Recommendation for Executive Action

  1. Status: Closed - Implemented

    Comments: The Navy has assessed the financial effect of its consolidation efforts and determined that the impact will be positive or have limited impact. The Navy has maintained the same degree of total depot maintenance cost and performance visibility as prior to consolidation. The consolidated maintenance activity at Pearl Harbor runs the same management information systems as the shipyards that continue to operate within the Navy Working Capital Fund. All required cost and performance management data remain available and therefore the cost visibility is identical. For example, in May 2003, the OSD Comptroller requested a special detailed set of cost data from all Naval Shipyards to assess if full cost visibility is being maintained. The OSD comptroller concluded that the data from Pearl Harbor provided the same degree of total cost detail and visibility as that from the other Naval Shipyards still under the Navy Working Capital Fund. Regarding maintaining adequate capital investment for ship maintenance activities, the experience at the consolidated Pearl Harbor facility demonstrates improving levels of capital investment, including facility and equipment improvement. Under the Pearl Harbor consolidation, capital investment funding increased from $8M in fiscal year (FY) 1999 to $21.7M in FY2003. (Note: The funding in the intervening years was $5.7M for FY2000; $20M for FY2001; and $23M for FY2002--overall sizeable increases.) Regarding the overall impact of consolidation on Navy shipyards and activities remaining in the working capital fund, (1) the Navy plans to migrate all of its shipyard activity out of the working capital fund, and (2) the impact on other remaining activities will be relatively small and manageable. According to Navy officials, the remaining shipyard activities comprise less than 10 percent of the total Navy Working Capital Fund revenues. The Navy's actions implement GAO's recommendations regarding shipyard consolidations.

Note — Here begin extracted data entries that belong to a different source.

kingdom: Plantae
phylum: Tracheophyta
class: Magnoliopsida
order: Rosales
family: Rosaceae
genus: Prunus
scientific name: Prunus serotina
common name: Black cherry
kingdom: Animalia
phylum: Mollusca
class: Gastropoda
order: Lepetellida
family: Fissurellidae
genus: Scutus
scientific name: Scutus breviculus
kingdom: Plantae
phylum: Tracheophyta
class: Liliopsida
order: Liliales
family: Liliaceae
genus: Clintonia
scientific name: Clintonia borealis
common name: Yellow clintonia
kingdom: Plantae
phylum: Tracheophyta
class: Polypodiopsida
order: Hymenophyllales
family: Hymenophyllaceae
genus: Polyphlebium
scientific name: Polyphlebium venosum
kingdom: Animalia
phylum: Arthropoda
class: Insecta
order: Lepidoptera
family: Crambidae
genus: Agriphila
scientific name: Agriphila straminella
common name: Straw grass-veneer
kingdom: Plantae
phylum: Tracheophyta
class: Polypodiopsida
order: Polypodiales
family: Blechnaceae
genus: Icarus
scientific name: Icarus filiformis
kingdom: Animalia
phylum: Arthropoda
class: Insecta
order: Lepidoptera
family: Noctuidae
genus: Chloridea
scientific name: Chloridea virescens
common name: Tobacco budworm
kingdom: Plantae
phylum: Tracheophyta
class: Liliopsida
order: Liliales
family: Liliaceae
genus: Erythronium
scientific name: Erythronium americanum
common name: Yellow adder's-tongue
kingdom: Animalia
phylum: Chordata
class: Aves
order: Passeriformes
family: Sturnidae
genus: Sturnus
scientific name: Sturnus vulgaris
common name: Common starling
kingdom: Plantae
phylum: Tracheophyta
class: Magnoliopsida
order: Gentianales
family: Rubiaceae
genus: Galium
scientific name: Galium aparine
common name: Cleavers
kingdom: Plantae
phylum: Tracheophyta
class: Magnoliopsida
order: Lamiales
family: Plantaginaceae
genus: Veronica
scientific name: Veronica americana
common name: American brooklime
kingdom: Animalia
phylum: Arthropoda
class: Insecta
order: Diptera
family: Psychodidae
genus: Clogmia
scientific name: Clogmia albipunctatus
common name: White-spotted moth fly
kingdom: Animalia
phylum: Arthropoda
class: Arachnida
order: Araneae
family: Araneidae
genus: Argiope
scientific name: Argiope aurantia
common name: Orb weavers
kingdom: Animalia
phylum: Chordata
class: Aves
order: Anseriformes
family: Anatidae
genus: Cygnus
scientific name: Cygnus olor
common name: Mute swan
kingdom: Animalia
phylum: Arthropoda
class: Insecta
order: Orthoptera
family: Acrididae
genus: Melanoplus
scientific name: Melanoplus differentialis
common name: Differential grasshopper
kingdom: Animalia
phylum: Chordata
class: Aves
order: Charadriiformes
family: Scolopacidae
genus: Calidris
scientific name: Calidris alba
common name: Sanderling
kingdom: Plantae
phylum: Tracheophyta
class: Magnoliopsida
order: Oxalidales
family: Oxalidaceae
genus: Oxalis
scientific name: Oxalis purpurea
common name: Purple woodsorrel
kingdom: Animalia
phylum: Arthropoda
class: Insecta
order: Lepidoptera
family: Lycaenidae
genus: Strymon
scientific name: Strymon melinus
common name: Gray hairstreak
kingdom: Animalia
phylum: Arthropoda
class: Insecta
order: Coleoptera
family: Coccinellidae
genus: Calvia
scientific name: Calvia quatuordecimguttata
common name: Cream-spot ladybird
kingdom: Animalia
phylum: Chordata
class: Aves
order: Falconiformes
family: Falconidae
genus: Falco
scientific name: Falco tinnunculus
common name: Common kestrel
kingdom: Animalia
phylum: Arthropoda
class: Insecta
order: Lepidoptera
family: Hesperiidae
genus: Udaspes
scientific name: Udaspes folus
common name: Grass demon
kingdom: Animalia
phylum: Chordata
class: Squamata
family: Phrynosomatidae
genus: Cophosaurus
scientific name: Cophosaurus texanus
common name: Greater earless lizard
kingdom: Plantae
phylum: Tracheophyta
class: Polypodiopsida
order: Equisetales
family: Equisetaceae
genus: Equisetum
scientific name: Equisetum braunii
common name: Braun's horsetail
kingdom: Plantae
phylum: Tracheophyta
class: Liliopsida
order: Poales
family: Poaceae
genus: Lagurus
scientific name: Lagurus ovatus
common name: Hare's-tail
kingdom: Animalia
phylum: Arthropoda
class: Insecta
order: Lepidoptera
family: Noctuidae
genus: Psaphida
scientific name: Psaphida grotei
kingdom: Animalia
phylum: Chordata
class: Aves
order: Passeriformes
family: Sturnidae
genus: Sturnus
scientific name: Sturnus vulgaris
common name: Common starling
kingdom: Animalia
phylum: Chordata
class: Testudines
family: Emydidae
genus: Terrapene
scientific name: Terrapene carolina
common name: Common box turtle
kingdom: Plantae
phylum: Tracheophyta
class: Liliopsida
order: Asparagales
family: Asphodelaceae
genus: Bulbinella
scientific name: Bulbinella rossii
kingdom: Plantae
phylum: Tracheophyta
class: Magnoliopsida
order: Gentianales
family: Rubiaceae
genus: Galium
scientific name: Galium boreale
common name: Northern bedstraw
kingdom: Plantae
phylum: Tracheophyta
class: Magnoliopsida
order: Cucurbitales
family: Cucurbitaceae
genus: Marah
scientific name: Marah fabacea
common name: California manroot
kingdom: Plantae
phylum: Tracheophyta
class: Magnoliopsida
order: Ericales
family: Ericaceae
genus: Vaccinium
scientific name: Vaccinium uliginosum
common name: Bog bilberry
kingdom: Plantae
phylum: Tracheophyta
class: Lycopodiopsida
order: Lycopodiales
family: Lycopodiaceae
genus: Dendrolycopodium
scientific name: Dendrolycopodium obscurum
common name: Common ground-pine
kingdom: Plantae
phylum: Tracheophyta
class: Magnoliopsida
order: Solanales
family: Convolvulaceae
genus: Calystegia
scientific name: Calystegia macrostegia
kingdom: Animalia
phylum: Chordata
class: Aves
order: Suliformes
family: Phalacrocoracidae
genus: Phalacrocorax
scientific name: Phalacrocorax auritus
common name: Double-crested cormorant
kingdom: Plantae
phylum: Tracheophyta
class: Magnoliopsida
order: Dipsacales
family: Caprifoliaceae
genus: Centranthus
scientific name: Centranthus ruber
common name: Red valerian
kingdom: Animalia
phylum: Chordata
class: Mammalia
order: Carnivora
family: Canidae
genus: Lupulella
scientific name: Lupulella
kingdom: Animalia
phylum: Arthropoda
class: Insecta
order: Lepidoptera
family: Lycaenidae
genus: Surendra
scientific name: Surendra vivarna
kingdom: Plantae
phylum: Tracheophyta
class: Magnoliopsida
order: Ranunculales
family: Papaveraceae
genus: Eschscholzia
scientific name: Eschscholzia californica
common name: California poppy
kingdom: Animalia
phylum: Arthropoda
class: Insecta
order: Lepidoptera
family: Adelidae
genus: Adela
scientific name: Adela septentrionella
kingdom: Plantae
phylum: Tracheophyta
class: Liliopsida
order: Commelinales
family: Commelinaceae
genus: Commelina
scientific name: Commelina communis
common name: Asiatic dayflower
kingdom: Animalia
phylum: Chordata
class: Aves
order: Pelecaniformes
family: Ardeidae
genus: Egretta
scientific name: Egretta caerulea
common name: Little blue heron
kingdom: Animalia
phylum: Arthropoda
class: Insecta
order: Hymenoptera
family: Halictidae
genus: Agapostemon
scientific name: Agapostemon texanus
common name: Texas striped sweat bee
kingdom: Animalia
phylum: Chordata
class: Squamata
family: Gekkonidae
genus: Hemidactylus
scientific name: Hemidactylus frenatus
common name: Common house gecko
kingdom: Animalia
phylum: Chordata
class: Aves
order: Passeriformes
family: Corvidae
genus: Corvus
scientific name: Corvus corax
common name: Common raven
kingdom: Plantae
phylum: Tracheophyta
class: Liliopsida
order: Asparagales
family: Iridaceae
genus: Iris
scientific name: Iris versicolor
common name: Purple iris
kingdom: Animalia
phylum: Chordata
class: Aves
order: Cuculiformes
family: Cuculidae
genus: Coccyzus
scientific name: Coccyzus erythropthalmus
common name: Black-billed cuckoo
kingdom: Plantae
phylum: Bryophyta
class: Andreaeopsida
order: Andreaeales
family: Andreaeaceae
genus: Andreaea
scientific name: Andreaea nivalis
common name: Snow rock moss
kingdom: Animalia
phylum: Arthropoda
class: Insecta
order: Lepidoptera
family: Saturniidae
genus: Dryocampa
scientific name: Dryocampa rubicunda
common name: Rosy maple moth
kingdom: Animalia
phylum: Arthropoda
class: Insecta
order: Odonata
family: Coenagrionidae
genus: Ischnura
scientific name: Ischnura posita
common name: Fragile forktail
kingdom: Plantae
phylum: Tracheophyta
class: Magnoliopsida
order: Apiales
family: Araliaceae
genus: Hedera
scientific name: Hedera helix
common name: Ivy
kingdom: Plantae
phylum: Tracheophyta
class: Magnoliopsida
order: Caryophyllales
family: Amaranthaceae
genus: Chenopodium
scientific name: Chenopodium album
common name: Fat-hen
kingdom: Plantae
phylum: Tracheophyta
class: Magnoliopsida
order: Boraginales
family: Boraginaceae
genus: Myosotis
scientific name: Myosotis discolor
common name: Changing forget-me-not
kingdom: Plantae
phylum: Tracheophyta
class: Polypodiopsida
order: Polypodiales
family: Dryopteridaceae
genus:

    Recommendation: As the Navy proceeds with other similar consolidations, the Secretary of Defense should require the Secretary of the Navy to resolve issues related to the appropriate mechanism to finance and manage these types of activities. Specific financial questions that need to be resolved include the impact of using the direct appropriations to finance the pilot and other potential regionalization actions with regard to: (1) the Navy shipyards and activities remaining in the working capital fund; (2) ship maintenance activities during periods without appropriations; (3) cost visibility of ship maintenance activities; (4) incentives inherent under NWCF's buyer/seller relationship for improving productivity and performance; and (5) the capital investment program for ship maintenance activities. In addition, other questions that need to be resolved include determining whether the pilot's command structure under the Fleet's ownership has helped streamline the ship maintenance process and improve operations in Hawaii.